Going Behind The Fence – Year Four

It’s my fourth year volunteering with Truth Be Told and my third year facilitating Pay It Forward, the monthly ongoing class at the Lane Murray Unit. Every time I go up, I ask myself: Does it still matter? Do I still feel energized? Do I love it? The answer is Yes. Yes. Yes.

This month, we talked about where we would like to travel and played hilarious games that made us laugh and laugh. Some women are in the parole review process; some women have been denied parole again; Some women won’t see parole for another twenty years. I know that in the scheme of things, this class is pretty insignificant but the persistence of going, of connecting, of loving and serving these women matters the world to me. (March)

Last night our leader asked, “Who are you listening to?” Many of the women said, “God. Because God asks me to look forward and Satan tells me to look back at my mistakes.” Then one woman said, “I try to listen to God but I can’t find God after I hang up the phone with my grandson or when they’re gone after a visit and I can’t hug them any more. It’s empty. I don’t feel God. I feel empty. I hear my Grandma though. I hear her telling me to fake it til I make it.” (May)

Last night was the last class of Session Five. The warden said yes to our bringing cupcakes and soda for a little graduation celebration. I sprang for the gorgeous cupcakes at Central Market. The ones with strawberries and blueberries and swirls of buttercream. One woman squealed, “Pretty Food.” Another said, “Strawberries. That’s all I’m gonna say: Strawberries.” (June)

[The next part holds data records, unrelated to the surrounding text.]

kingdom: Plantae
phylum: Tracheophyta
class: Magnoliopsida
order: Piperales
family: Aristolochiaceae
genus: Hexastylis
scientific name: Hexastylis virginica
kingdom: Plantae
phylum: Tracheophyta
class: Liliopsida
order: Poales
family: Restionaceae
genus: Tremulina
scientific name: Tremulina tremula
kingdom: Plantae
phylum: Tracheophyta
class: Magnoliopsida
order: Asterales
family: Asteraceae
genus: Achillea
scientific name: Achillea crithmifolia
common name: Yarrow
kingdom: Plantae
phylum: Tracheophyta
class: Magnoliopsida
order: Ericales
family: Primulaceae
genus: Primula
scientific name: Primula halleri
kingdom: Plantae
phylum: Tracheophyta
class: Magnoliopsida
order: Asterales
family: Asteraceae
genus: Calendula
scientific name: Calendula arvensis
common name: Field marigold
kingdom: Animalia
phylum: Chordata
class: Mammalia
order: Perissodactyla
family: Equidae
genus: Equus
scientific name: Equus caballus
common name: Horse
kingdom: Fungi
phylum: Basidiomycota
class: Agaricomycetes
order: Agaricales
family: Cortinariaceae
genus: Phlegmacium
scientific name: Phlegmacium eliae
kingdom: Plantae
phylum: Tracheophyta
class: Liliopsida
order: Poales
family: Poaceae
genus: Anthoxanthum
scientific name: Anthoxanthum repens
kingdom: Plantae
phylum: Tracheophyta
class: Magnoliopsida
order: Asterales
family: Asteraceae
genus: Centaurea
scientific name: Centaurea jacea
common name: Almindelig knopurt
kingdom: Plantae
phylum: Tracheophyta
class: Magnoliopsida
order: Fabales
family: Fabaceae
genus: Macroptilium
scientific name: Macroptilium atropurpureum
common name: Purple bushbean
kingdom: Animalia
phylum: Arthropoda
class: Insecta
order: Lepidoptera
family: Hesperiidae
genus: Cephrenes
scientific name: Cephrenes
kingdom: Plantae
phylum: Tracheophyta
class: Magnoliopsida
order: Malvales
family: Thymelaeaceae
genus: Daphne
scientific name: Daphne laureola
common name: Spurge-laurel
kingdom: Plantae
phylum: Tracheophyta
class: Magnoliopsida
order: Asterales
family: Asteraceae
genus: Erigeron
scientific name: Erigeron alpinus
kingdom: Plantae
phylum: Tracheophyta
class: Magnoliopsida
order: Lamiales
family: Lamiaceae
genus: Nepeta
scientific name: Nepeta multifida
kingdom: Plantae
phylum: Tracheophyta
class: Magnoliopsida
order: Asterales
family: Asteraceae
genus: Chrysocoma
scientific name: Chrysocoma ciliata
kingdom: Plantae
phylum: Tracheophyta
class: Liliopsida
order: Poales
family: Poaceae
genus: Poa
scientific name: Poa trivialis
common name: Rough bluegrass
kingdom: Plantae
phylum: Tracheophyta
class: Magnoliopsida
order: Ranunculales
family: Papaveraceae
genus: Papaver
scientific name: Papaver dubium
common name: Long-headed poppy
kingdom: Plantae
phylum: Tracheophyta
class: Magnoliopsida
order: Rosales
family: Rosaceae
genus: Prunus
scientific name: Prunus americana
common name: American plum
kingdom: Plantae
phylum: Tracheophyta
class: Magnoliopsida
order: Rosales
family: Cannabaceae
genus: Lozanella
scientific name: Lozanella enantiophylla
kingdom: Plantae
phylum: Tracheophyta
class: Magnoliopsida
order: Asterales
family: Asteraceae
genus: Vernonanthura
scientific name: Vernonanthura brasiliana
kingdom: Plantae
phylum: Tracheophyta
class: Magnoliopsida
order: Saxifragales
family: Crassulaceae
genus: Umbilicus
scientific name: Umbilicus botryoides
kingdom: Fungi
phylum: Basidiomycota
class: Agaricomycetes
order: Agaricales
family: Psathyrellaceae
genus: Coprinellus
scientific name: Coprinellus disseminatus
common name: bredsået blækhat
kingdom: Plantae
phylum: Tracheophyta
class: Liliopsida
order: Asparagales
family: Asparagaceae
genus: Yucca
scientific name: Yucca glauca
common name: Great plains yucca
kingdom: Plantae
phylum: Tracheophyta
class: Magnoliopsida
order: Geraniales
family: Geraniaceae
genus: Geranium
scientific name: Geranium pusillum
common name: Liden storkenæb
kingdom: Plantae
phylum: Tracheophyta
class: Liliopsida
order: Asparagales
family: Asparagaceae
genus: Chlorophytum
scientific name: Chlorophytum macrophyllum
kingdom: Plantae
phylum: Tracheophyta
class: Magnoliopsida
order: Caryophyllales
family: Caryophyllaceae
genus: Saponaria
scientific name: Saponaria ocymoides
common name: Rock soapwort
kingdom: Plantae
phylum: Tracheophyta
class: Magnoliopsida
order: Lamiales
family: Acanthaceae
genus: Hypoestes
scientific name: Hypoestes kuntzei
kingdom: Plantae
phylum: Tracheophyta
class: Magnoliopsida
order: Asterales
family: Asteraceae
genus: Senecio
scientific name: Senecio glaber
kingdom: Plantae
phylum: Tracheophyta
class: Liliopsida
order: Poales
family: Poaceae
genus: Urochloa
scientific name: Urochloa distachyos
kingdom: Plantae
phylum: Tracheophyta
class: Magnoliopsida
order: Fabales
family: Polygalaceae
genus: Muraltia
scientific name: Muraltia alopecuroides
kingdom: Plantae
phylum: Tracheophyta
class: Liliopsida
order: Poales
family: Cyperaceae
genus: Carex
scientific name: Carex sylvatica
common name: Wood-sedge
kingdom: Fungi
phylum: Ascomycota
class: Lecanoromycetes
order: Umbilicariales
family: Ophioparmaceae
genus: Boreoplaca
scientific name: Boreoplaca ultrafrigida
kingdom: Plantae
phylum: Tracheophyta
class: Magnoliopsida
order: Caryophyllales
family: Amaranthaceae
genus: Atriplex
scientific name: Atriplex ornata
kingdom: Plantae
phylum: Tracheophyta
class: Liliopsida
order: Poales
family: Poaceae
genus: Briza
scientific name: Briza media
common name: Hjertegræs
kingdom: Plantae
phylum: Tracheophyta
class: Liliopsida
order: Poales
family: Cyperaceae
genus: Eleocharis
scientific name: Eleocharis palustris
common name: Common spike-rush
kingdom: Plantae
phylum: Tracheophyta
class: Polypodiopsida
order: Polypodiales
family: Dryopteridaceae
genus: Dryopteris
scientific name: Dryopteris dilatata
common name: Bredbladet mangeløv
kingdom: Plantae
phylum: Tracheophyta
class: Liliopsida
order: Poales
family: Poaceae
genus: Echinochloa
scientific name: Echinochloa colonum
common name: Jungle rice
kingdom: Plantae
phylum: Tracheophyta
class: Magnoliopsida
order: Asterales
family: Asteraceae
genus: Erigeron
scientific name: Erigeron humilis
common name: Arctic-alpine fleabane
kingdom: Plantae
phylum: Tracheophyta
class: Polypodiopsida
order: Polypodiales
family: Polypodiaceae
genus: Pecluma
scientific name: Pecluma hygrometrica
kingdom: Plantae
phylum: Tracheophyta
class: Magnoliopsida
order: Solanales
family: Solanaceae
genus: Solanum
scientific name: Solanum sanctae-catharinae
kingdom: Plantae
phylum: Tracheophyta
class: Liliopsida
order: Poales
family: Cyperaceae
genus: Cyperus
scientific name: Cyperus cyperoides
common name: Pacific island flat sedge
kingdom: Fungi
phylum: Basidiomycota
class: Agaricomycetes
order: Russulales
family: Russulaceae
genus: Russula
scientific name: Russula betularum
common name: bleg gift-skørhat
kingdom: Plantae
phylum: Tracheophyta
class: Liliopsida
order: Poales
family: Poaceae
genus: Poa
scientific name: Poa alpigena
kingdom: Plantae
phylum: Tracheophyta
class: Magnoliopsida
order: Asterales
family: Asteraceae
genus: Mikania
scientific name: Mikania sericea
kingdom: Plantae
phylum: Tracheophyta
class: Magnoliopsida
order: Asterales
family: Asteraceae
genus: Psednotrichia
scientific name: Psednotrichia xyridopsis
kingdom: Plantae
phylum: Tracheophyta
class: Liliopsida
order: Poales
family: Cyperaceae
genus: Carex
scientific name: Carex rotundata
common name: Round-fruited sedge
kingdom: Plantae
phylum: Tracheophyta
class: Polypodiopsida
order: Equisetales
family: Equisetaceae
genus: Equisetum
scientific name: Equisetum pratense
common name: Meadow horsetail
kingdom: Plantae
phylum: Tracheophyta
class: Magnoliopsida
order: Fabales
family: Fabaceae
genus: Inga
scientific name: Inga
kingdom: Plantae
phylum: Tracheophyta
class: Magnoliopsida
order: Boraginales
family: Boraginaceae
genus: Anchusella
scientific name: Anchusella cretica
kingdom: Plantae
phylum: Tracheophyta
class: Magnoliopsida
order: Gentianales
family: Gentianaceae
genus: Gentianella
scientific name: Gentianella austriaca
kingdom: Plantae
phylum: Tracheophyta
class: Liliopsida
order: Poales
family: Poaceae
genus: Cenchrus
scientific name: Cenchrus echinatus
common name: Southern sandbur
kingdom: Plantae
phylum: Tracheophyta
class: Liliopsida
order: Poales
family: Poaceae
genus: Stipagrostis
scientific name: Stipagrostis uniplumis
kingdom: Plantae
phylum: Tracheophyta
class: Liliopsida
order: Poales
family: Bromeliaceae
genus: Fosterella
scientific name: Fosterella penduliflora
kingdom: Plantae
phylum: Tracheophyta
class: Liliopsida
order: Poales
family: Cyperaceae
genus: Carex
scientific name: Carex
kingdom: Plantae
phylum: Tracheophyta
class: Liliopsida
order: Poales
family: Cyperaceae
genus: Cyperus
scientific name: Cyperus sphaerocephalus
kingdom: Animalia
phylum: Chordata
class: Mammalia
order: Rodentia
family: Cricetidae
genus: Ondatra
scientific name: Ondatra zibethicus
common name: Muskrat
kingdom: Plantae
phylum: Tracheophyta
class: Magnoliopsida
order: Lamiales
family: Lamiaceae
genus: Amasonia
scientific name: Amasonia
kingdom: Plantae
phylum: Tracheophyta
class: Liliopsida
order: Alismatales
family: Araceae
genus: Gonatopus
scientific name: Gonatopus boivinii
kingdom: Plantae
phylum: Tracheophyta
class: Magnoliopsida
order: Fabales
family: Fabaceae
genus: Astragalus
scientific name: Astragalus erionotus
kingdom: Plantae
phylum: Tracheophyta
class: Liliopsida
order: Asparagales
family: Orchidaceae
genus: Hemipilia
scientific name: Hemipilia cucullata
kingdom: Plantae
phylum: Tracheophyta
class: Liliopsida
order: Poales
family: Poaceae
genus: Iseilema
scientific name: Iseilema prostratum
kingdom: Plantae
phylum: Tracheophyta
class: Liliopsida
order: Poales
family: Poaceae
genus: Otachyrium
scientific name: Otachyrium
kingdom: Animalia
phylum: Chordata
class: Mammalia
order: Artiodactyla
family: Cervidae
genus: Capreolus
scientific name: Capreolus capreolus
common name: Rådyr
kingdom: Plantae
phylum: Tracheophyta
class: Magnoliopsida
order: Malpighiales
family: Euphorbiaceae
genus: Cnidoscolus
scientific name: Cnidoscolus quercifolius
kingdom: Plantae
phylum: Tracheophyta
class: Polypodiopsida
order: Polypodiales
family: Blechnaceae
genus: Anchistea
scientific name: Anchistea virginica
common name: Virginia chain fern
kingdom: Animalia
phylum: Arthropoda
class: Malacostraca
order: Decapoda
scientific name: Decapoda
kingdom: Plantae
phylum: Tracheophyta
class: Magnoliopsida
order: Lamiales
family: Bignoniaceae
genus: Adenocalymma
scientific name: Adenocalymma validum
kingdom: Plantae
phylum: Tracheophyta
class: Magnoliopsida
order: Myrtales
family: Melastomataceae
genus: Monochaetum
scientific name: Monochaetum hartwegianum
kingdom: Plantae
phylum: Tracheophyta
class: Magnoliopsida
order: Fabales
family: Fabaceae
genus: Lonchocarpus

Last night, the leader asked all of us this question: what has been your greatest adventure? I heard stories about hitch hiking from Ohio to Montana, entertaining little ones through a blackout, downhill skiing with a fear of heights, ghosts visiting in dreams, a wild canoe trip from San Marcos to Martindale. As I drove home, I was smiling. These women are so much more than their crimes. (November)

Year Four behind the fence ends. Some days, I think, Oh Lindsey, you are a just a do-gooder white woman. What you are doing doesn’t matter. Maybe. Maybe not. And then I think, “I am not here to be friends or to feel good about myself. I go because I believe in the power of human connection and my presence and commitment will make a difference. Some day.”